Pismo staroświecko-nowoczesne
Powód 10: Bo to pismo, które chce pożenić Lelewela z punkiem
Choć "Lampa" to przede wszystkim pismo z najmłodszą literaturą, zainteresowania redaktora i jego satelitów zawsze były rozleglejsze, stąd dużo w "Lampie" rzeczy z historii polskiej literatury - czasem po prostu z jej lamusa.
To też może jedyne współczesne pismo o literaturze - w Polsce a może i na świecie - zakończone pisanym po łacinie Summarium. Niczym XIX-wieczny almanach, "Lampę" kończy podsumowanie - w ostatnich latach pióra Nicolausa Simonidesa – stanowiące napisane w języku Rzymian omówienie wiodącego tematu numeru. Dzięki temu na ostatniej stronie Lampy możemy dostać łacińską wersję wiersza Marcina Świetlickiego albo chociaż jakąś nieprzyzwoitą fraszkę. To może najlepszy symbol pisma które łączy stare z nowym, Prusa z Masłowską, Lelewela z punkiem.
Pismo alternatywne
Powód 11: Bo to pismo, które może nie istnieje...
"Lampa" zajmuje się kulturą alternatywną w różnych znaczeniach tego słowa. Jak przystało na pismo potencjalnie fikcyjne, którego nazwa zaczerpnięta została od wyimaginowanego pisma "Lampa" z "Listów z fiołkiem" K.I. Gałczyńskiego, "Lampa" - piórem swojego naczelnego - konsekwentnie zajmuje się też literaturą i kulturą, której po prostu nie ma... Na łamach pisma jego redaktor od wielu lat publikuje rezultaty swoich kwerend w poszukiwaniu książek nieistniejących, tzn. takich, o których napisano w innych książkach, ale które w rzeczywistości nie zostały nigdy napisane.

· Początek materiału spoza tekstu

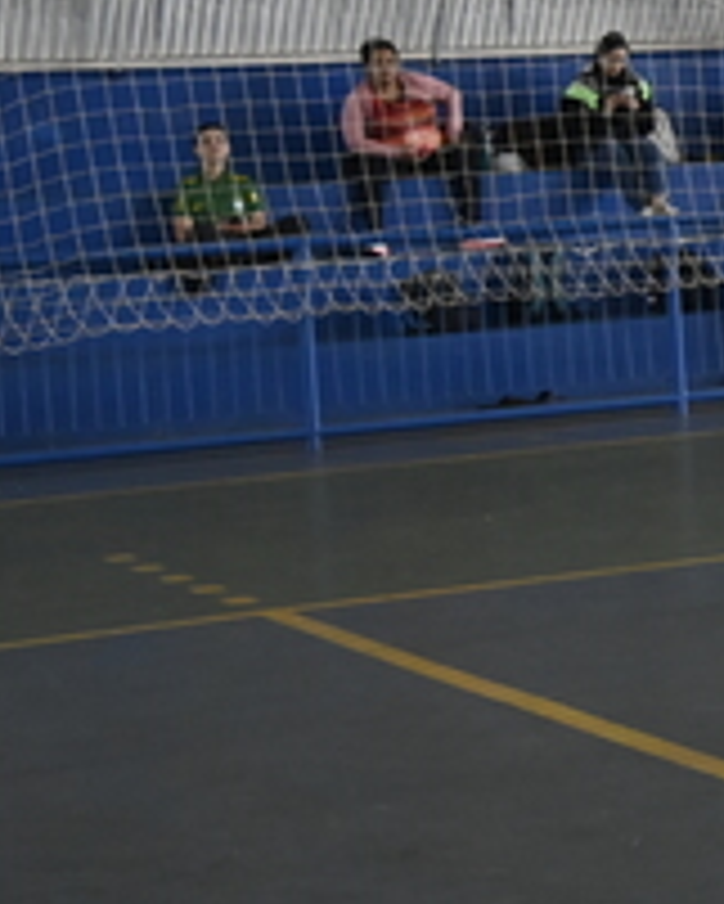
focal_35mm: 130
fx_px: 3479
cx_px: 1713
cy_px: 250
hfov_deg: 10.3
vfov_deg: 14.8
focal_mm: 31
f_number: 4
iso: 3200
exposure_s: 1/1600
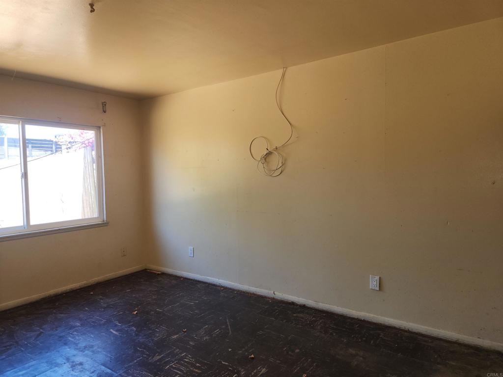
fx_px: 334
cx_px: 252
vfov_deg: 58.9
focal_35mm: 23
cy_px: 188
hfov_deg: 73.9
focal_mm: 5.4
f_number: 1.8
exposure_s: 1/60
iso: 25
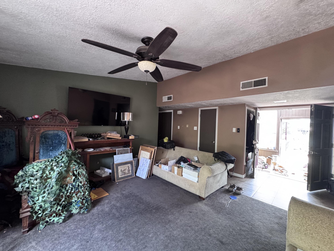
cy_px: 126
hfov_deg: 102.1
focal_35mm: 14
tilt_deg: -0.7
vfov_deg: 85.7
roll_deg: -2.3
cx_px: 167
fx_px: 135
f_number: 2.2
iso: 500
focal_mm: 2.22
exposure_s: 1/60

Podobny charakter ma też drugi, długoletni projekt PDW - zapoczątkowany "Warszawą fantastyczną" i kontynuowany "Fantastycznym Krakowem" cykl, w ramach którego Dunin zbiera informacje o miastach, miejscach i w ogóle geografiach Polski, które pojawiają się tylko w książkach. W tym roku wieloletni projekt ma podobno zostać zwieńczony w postaci wydanego przez Narodowe Centrum Kultury "Fantastycznego Atlasu Polski", będącego summą fantastycznych podróży po książkach redaktora Lampy. Niezakończony za to – i potencjalnie otwarty - pozostaje inny projekt redaktora, w ramach którego zbiera on informacje o fikcyjnych... Duninach.

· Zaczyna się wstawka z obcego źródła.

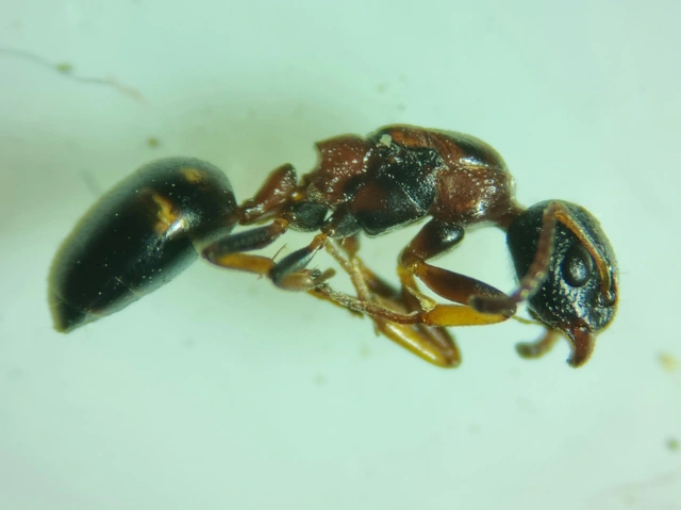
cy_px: 255
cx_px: 340
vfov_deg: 51.3
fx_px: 531
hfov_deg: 65.4
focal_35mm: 27
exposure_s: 1/50
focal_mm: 5.9
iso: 100
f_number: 2
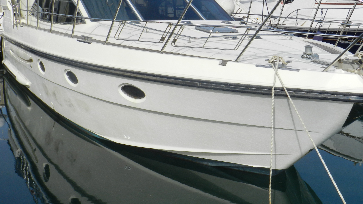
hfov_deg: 41.2
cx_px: 207
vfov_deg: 23.9
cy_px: 91
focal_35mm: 50
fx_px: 481
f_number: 6.3
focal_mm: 6.7
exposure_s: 1/640
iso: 160
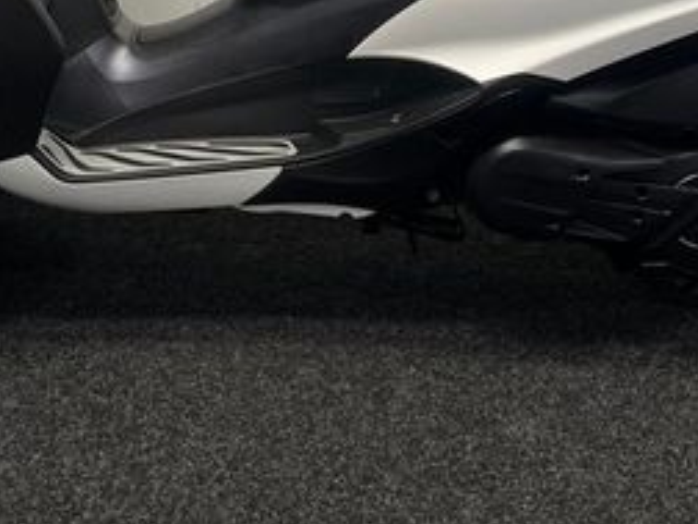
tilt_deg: -11.4
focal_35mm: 66
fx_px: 1331
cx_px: 302
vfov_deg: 20.7
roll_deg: +0.7
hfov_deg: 29.4
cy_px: -114
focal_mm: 5.1
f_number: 1.6
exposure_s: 1/100
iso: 125
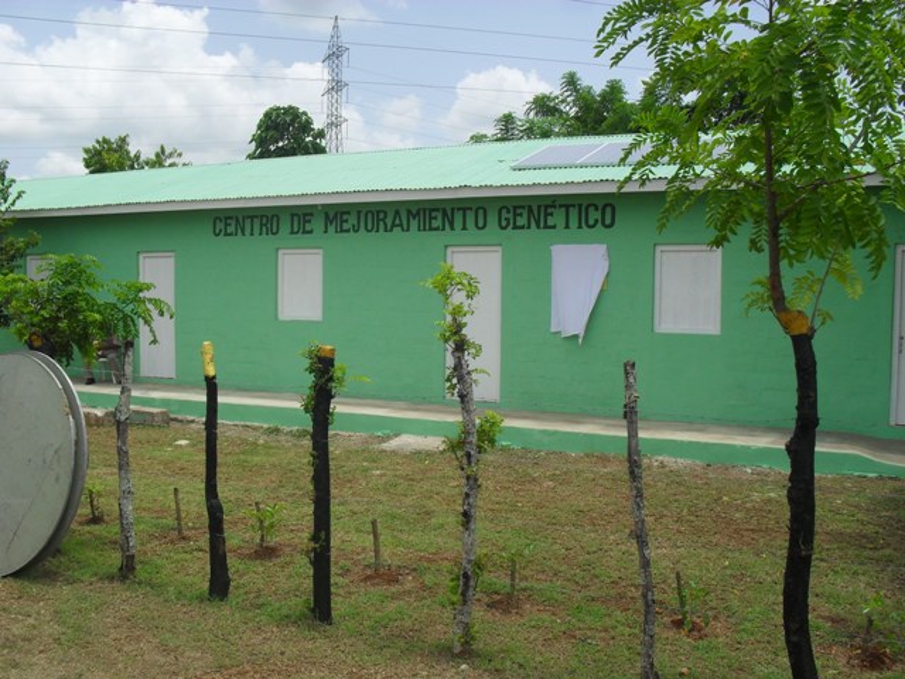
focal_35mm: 35
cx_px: 452
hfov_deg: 52.6
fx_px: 915
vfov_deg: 40.7
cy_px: 340
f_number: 8.4
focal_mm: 6.3
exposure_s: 1/250
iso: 100
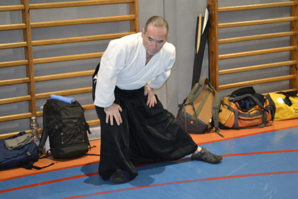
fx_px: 596
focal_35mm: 72
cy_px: 100
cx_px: 149
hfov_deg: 28.1
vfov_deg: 18.9
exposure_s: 1/60
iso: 3200
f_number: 5.6
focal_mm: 48
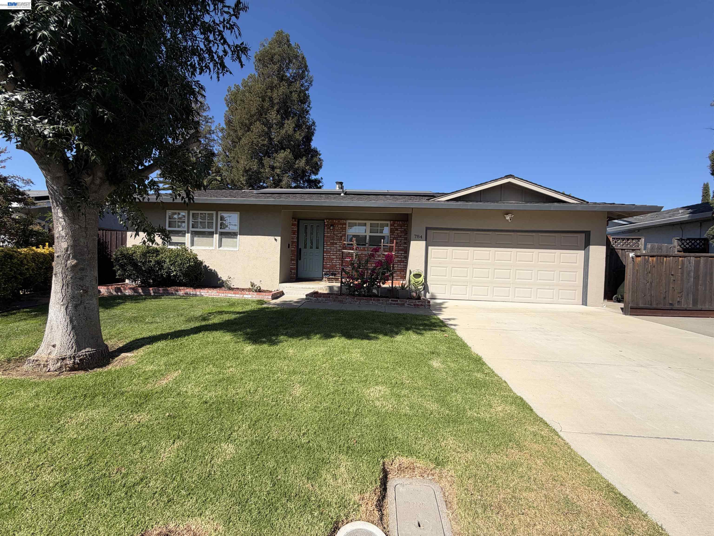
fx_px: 289
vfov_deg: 85.7
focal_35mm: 14
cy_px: 268
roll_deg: -2.2
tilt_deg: -0.1
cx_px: 357
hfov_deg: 102.1
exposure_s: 1/770
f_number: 2.2
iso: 25
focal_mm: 2.22
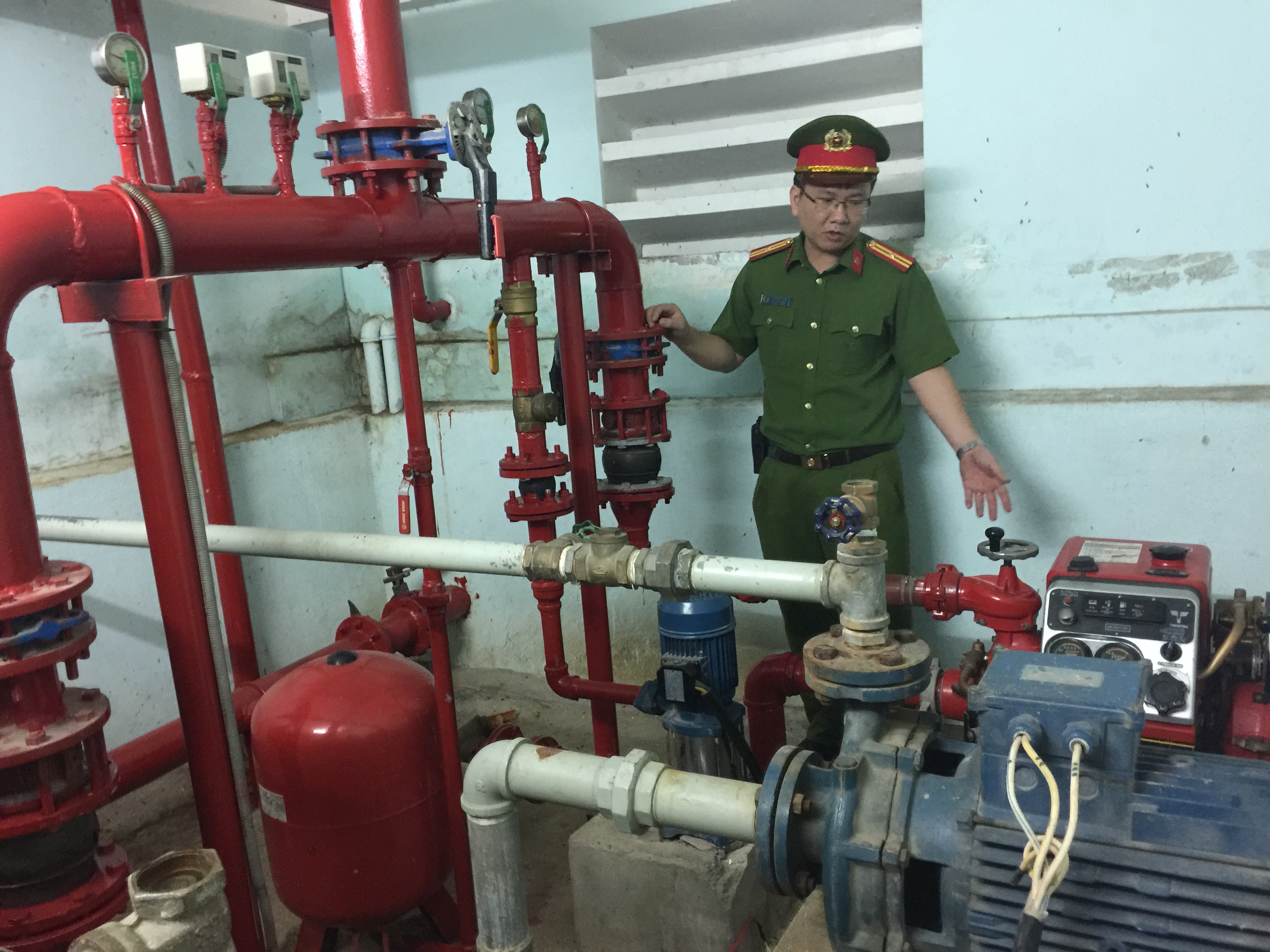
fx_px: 1064
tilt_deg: -9.6
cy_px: 476
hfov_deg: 61.7
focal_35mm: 29
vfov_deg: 48.2
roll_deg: +3.4
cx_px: 635
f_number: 2.2
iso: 125
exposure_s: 1/8
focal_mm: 4.15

Pismo, które się nie zmienia
Powód 12: "Lampa" jest taka sama, choć wszystko wokół się zmienia
Lampa to pismo, które jest też niezwykle konsekwentne - przez lata lay-out zmieniał się minimalnie, a prawie wszystkie okładki zaprojektowała jedna osoba - Endo. Wbrew kapitalistycznej logice ciągłej zmiany i imperatywowi rebrandingu produktu, „Lampa” trwa prawie bez zmian. A jeśli już się zmienia to w charakterystyczny dla siebie sposób. Po tegorocznym liftingu i zmianie w nieregularnik, "Lampa" upodobniła się do siebie sprzed 20 lat - z czasów kiedy była jeszcze artzinem.